It’s not a reaction to the events of last year, when the team’s decision to honor the satirical performance and activist organization made up of queer nuns in drag, who are considered blasphemous by some Christians, with its Community Hero Award erupted into a national controversy, leading to a massive protest outside Dodger Stadium and causing concern for the Sisters’ safety.
But it is indirectly related to all of that.
The Sisters simply don’t have time to attend Friday night’s game against the Kansas City Royals. They are completely booked for all of Pride Month this year, something they credit to all the publicity they received a year ago during what founding member Sister Unity refers to as “the Dodgers kerfuffle.”
“A lot of new groups have come to ask us to appear at their events,” she told The Times in a recent Zoom interview that also included Sister Dominia, the president of the L.A. Sisters’ board of directors, and Sister June Cleavage, the board’s vice president. “It’s just been a whole other layer added on to our usual busy Pride season.”
“Much like a lighthouse, we’re a beacon for weirdos,” Sister June added. “People who get it come to us. And all this situation has done has made that light so much brighter. We’ve reached communities that are having their very first Prides and they want us there to support them. Because they know … they now have Sisters to lean back on.”
Last spring, the Dodgers caused an uproar among religious and other groups when they announced that the L.A. Sisters would be honored as part of the team’s Pride Night festivities — so much so that the Dodgers reversed that decision in mid-May.
But days later, after a marathon meeting that included members of the Sisters’ L.A. leadership, top Dodgers brass, California elected officials and local LGBTQ+ organizations, the team issued a statement offering “our sincerest apologies to the Sisters of Perpetual Indulgence, members of the LGBTQ+ community and their friends and families” and reinviting the Sisters to receive their award on Pride Night.
In the same statement, the Dodgers wrote: “In the days ahead, we will continue to work with our LGBTQ+ partners to better educate ourselves, find ways to strengthen the ties that bind and use our platform to support all of our fans who make up the diversity of the Dodgers family.”
Sister Unity and Sister Dominia told The Times that their group has not heard from the Dodgers since the events of last summer. Still, they praised the team for its ongoing efforts to embrace the LGBTQ+ community.
“Pride Night this year is continuing, they’re advertising, the presence in our community seems robust, our community seems engaged,” Sister Unity said. “So we don’t really need to be part of that, like, that doesn’t matter so much to us. What matters is that the Dodgers and the L.A. LGBT community are so together … because that’s what this is really about, that’s why there are gay pride parades at all.

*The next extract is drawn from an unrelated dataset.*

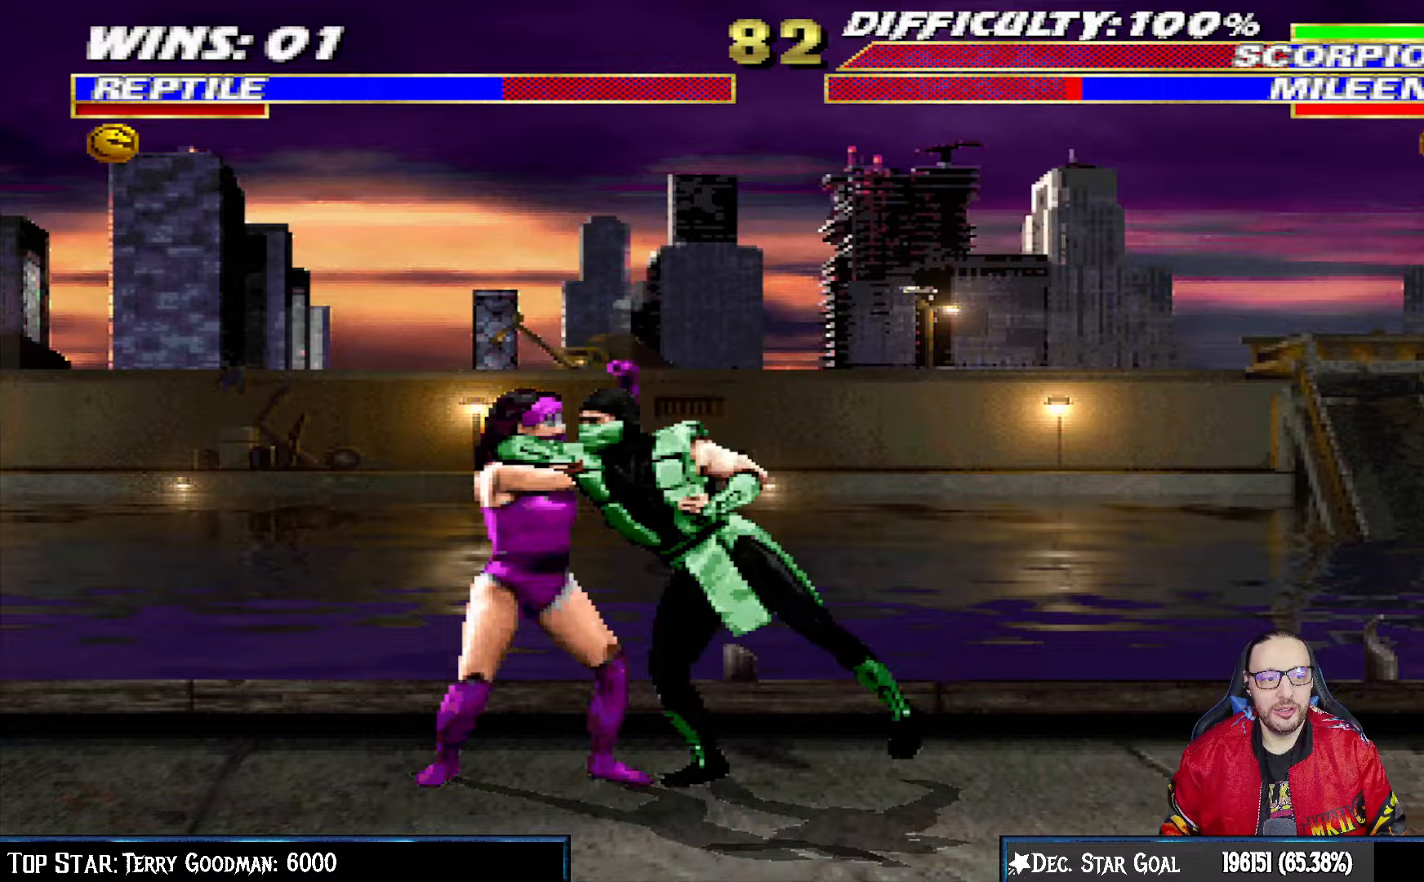
{"dt_ms": 500, "buttons": ["TRIANGLE"], "left_stick": "center", "right_stick": "center", "events": [[50, "TRIANGLE", "up"], [117, "TRIANGLE", "down"], [217, "TRIANGLE", "up"], [283, "TRIANGLE", "down"], [383, "TRIANGLE", "up"], [450, "L1", "up"], [450, "TRIANGLE", "down"], [467, "DPAD_RIGHT", "up"]]}
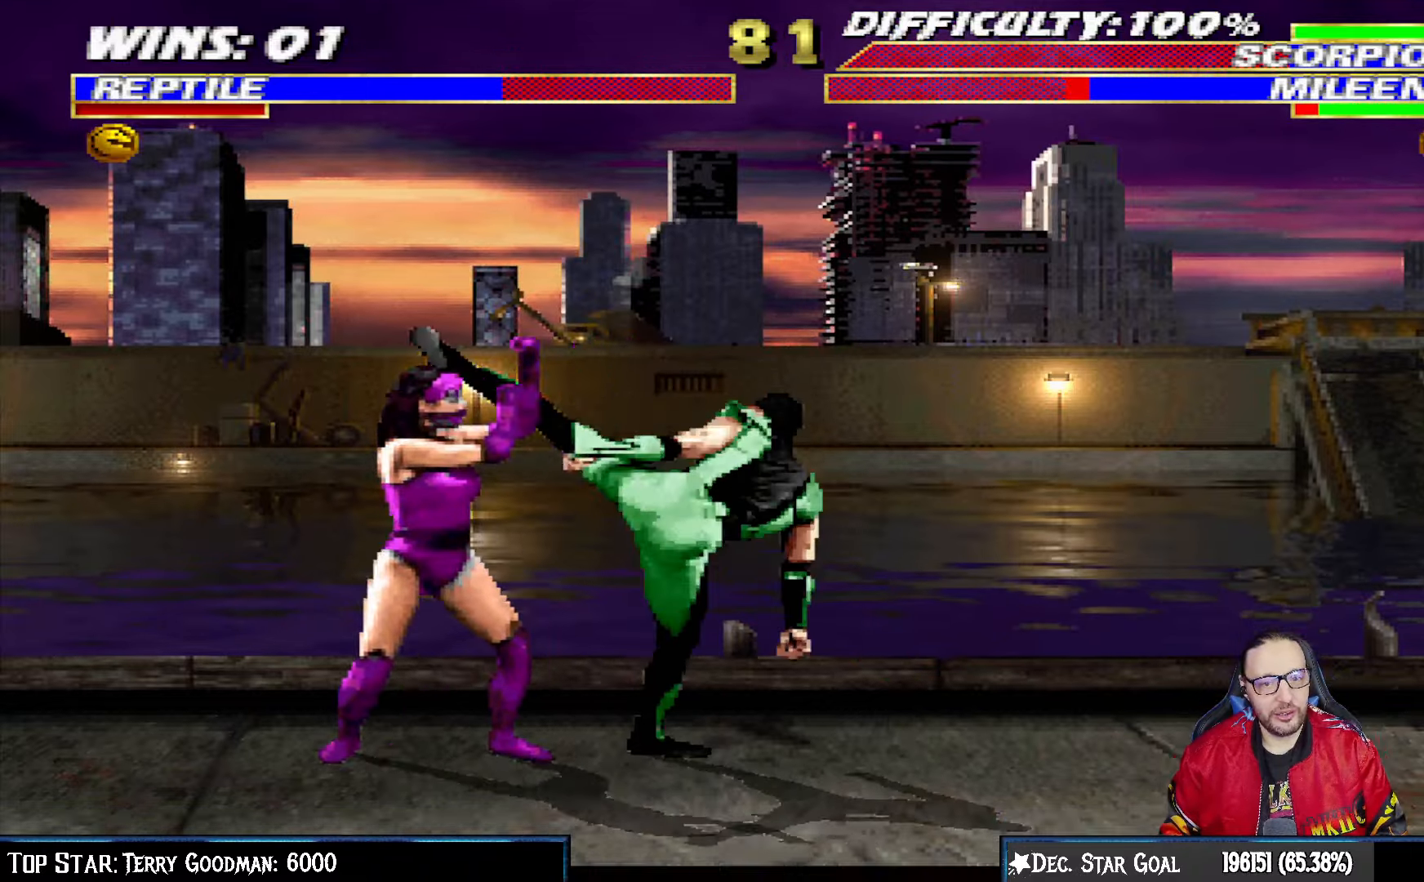
{"dt_ms": 500, "buttons": [], "left_stick": "center", "right_stick": "center", "events": [[100, "TRIANGLE", "up"], [267, "DPAD_RIGHT", "down"], [483, "DPAD_RIGHT", "up"]]}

“It’s to shore up people who have been pushed down so that they can participate and their gifts can be shared and appreciated as part of the entire community. This is always about making a diverse, colorful and multivoiced broad community. That’s what L.A. always has been and really always should be.”

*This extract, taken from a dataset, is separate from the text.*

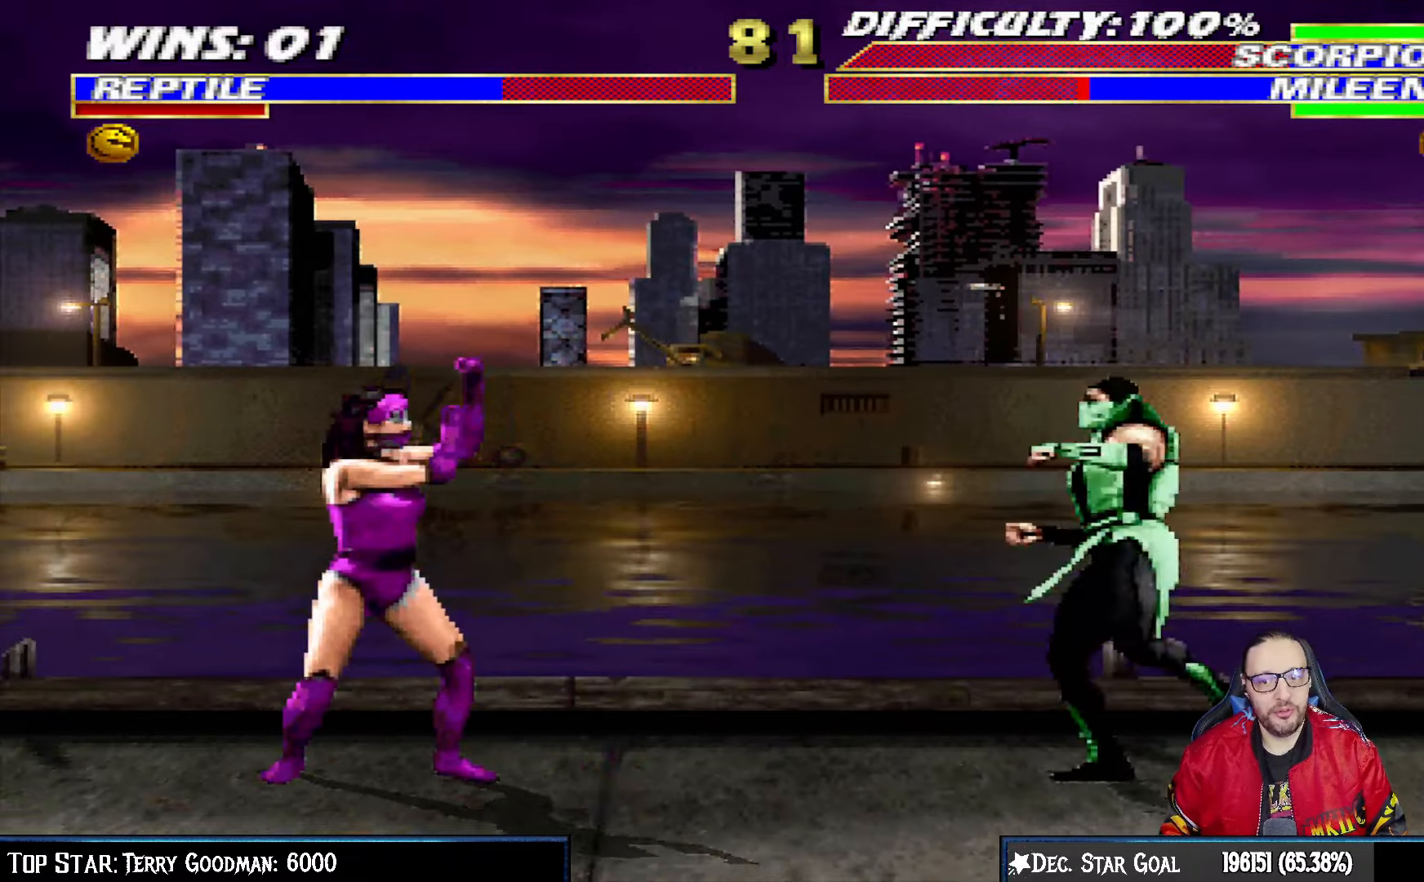
{"dt_ms": 500, "buttons": ["L1"], "left_stick": "center", "right_stick": "center", "events": [[83, "DPAD_LEFT", "down"], [83, "DPAD_UP", "down"], [83, "L1", "down"], [417, "DPAD_LEFT", "up"], [417, "DPAD_UP", "up"]]}
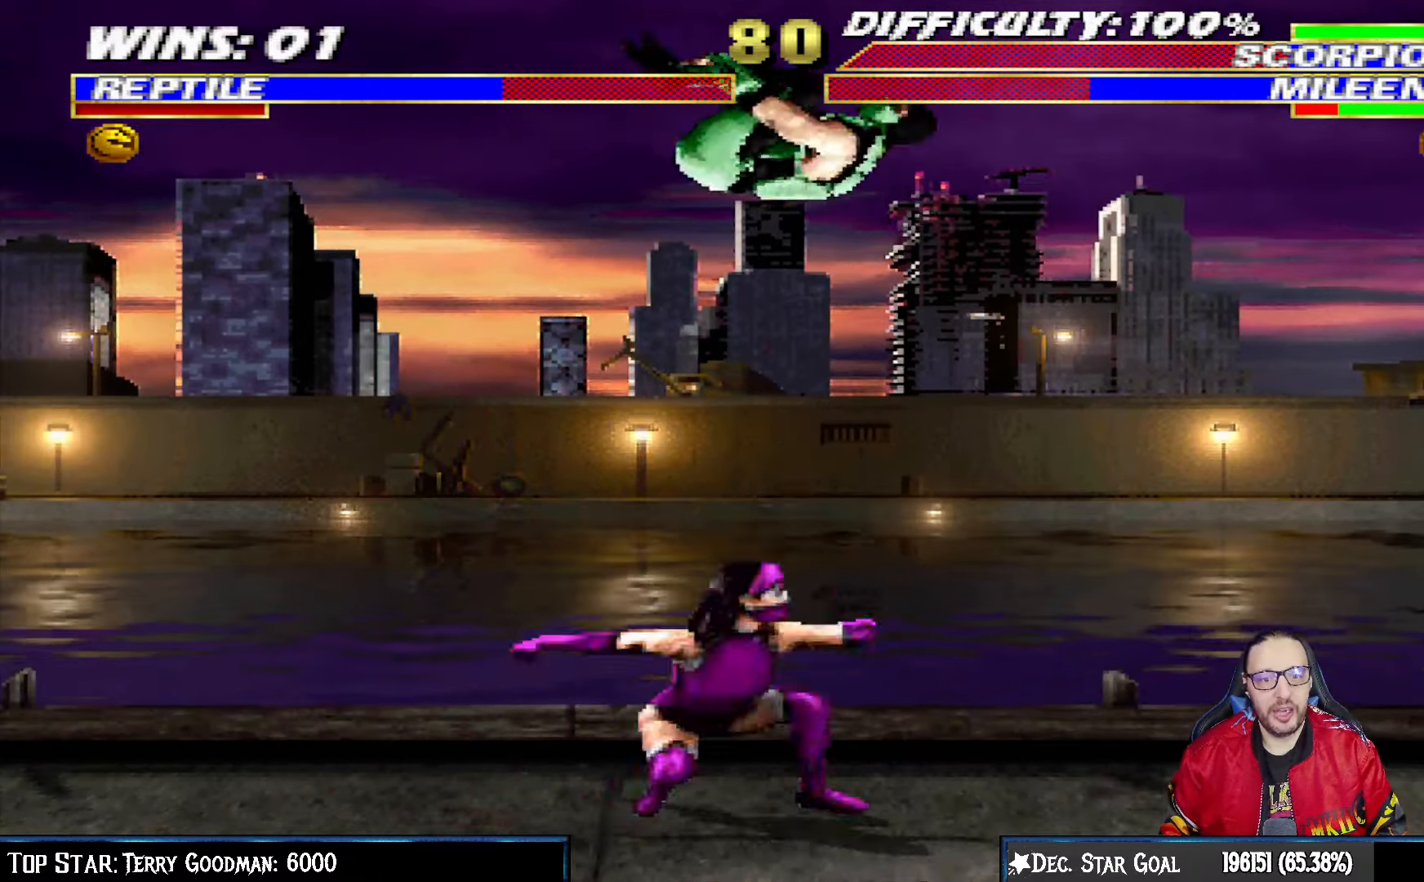
{"dt_ms": 500, "buttons": ["SQUARE", "L1", "DPAD_DOWN"], "left_stick": "center", "right_stick": "center", "events": [[67, "SQUARE", "down"], [117, "DPAD_DOWN", "down"], [167, "SQUARE", "up"], [250, "SQUARE", "down"], [317, "SQUARE", "up"], [400, "SQUARE", "down"]]}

The Dodgers declined to comment for this article.
All three sisters agree that the events of last year ended up being a blessing in disguise. While the negative reactions toward the group seem to have receded back to the pre-kerfuffle levels, they said, support remains at an all-time high.
“Our attackers afforded us for free $3 [million] to $5 million worth of publicity. Gratis!” Sister Unity said. “We could not have paid for what they ended up providing us with just by being in the news cycle.”
The Sisters have received a number of awards in the past year, including two this month from the Highways performance space in Santa Monica and the LGBTQ+ Lawyers Assn. of Los Angeles. Last week, they spoke at a ceremony at the Kenneth Hahn Hall of Administration in downtown L.A. The Sisters were also at last year’s Hall of Administration Pride event, which marked the first time a Pride flag flew over an L.A. County building (the flag will fly daily at county offices in June).
The sisters also said that financial contributions to the group — which it divides and distributes to a variety of charities — also increased dramatically following the events of last June.
“I think what it did was it made people more aware that we exist,” Sister Dominia said. “And once people started to realize all the hate we were getting, you know the death threats and everything that came in, the community stood up for us. … Because certain things were said in every single article that were just flat-out wrong — that we’re anti-Christian, that we’re a hate group, we’re this and that. It was all the same and the people that know us are like, ‘No, that’s not who the Sisters are.’”
Sister Unity added: “There’s a level of inclusion now across the board. I observed that this was a cultural revolution in a small sense in America, where the quote-unquote weirdos were all of a sudden not put to the side so that the assimilated-looking people and the suits and ties could speak for us. We were given the microphone. We were put at the spear point of the movement and allowed to represent what is queer, which was different and wonderful.”